- What you need to do
Tally the lines in the listing below that hold the string "Annual", and reply with that tally alone.

- Task material
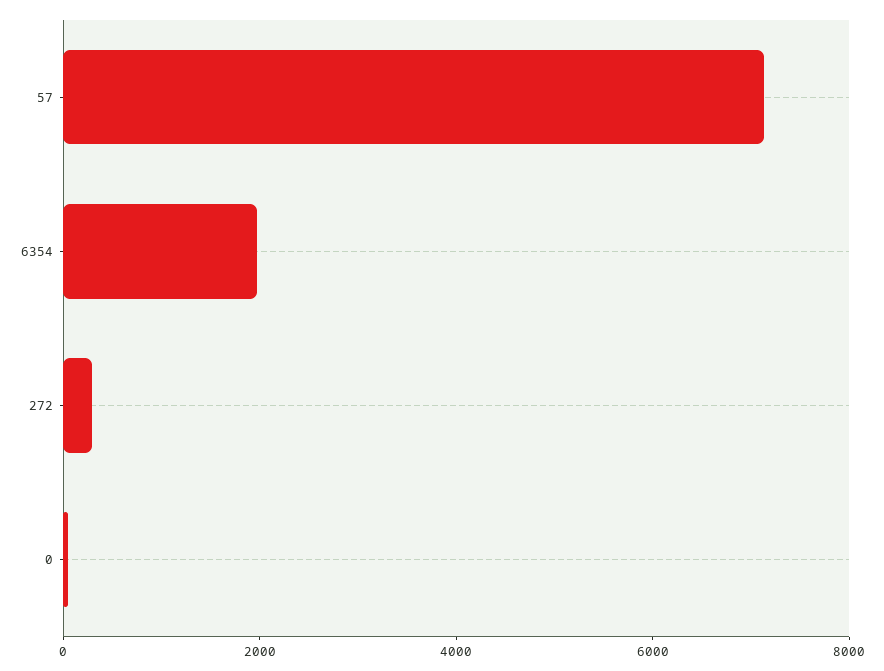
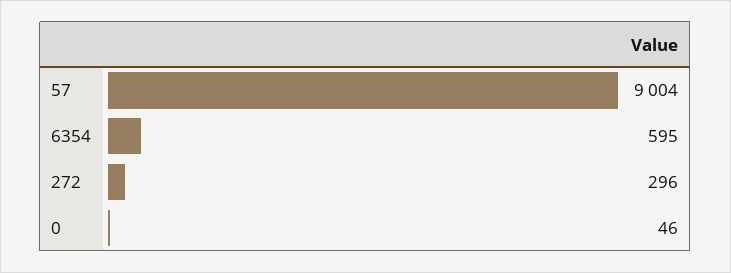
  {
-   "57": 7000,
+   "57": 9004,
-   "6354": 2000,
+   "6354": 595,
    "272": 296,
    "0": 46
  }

...

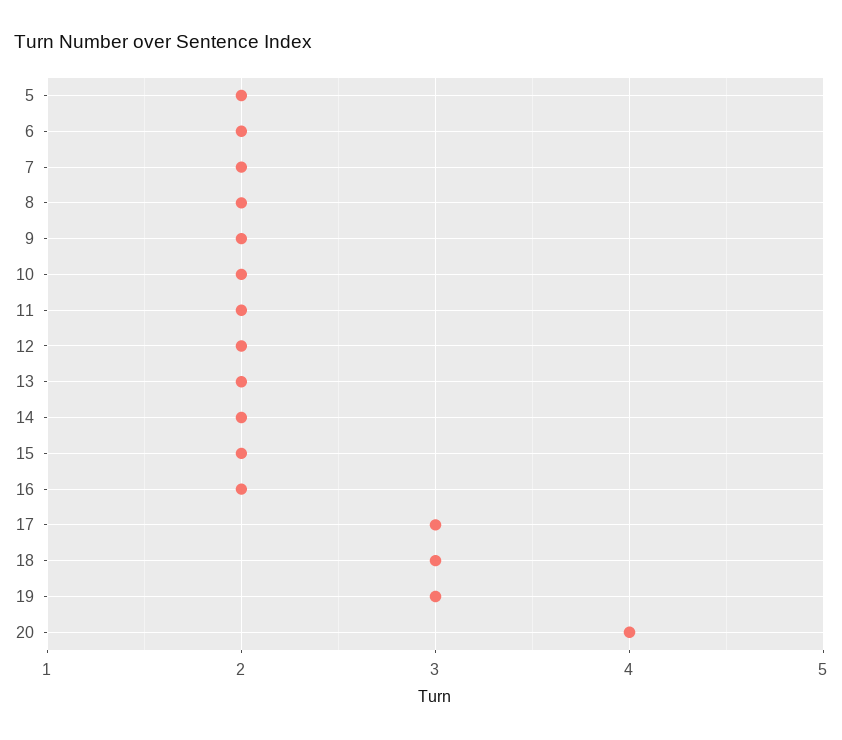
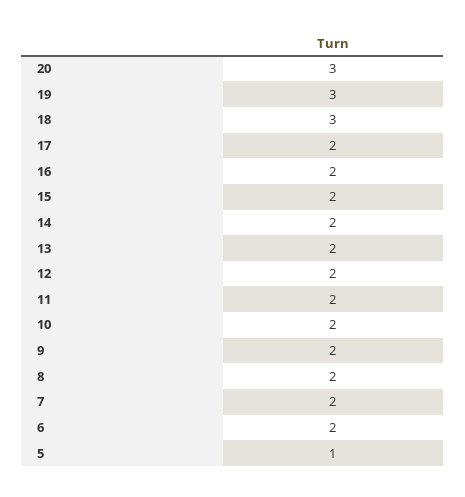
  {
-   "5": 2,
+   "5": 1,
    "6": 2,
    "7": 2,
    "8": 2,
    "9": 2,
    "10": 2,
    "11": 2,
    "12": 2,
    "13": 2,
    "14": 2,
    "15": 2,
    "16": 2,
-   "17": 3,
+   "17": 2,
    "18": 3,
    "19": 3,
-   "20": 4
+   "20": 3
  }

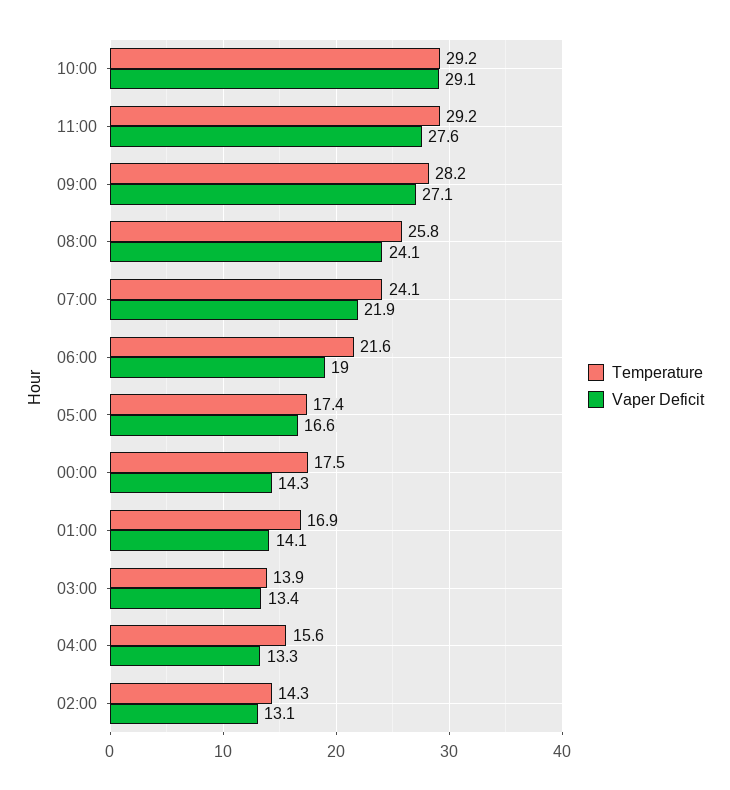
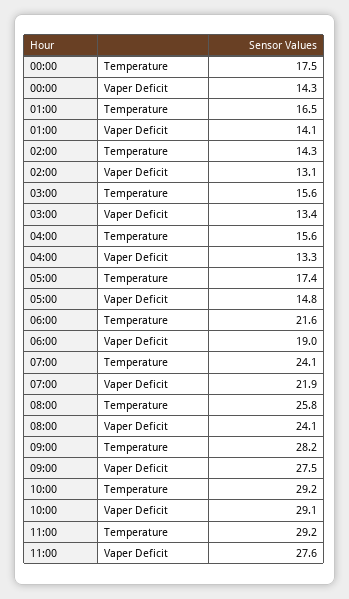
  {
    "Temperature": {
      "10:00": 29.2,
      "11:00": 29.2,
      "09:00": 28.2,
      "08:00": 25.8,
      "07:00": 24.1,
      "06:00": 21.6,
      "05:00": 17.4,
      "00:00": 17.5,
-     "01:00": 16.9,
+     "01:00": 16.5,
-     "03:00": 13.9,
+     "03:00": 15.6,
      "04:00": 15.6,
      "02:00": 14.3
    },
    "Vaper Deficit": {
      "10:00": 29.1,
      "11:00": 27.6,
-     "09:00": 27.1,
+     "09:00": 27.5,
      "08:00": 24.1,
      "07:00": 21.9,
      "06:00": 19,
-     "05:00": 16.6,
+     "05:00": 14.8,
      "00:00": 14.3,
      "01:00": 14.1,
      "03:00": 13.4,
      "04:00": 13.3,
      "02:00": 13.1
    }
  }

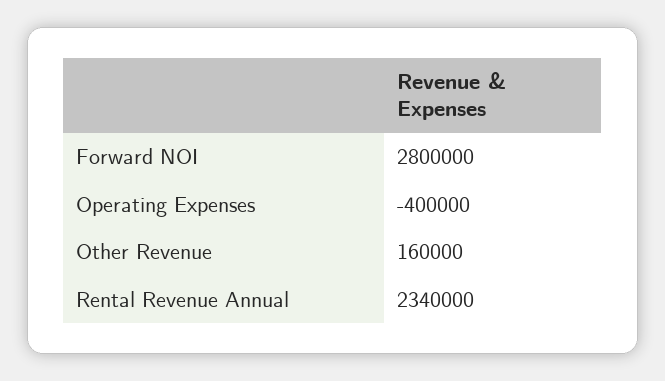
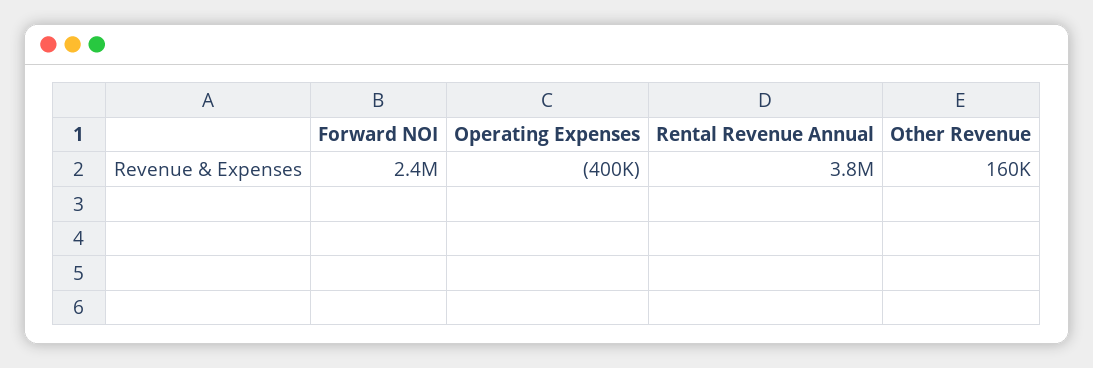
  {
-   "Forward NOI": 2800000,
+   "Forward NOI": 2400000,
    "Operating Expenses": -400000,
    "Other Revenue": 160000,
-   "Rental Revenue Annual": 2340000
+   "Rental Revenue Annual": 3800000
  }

...

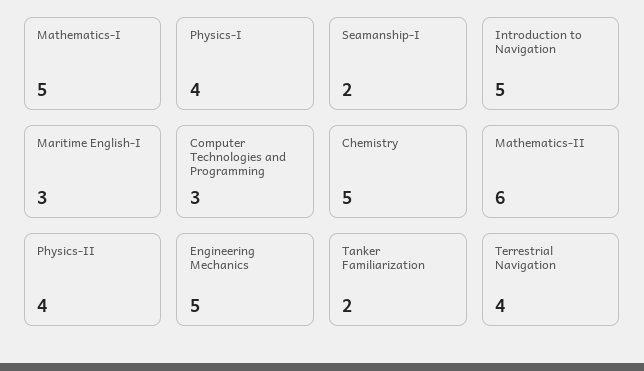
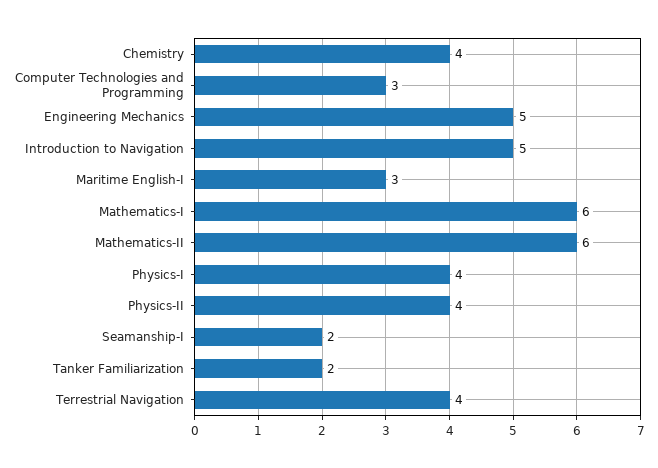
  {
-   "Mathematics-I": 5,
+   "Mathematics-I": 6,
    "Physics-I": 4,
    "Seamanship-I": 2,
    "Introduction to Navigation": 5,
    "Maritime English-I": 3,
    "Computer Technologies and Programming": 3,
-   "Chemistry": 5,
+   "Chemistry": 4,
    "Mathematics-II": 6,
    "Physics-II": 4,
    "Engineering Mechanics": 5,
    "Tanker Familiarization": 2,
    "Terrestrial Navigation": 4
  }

- Your solution
2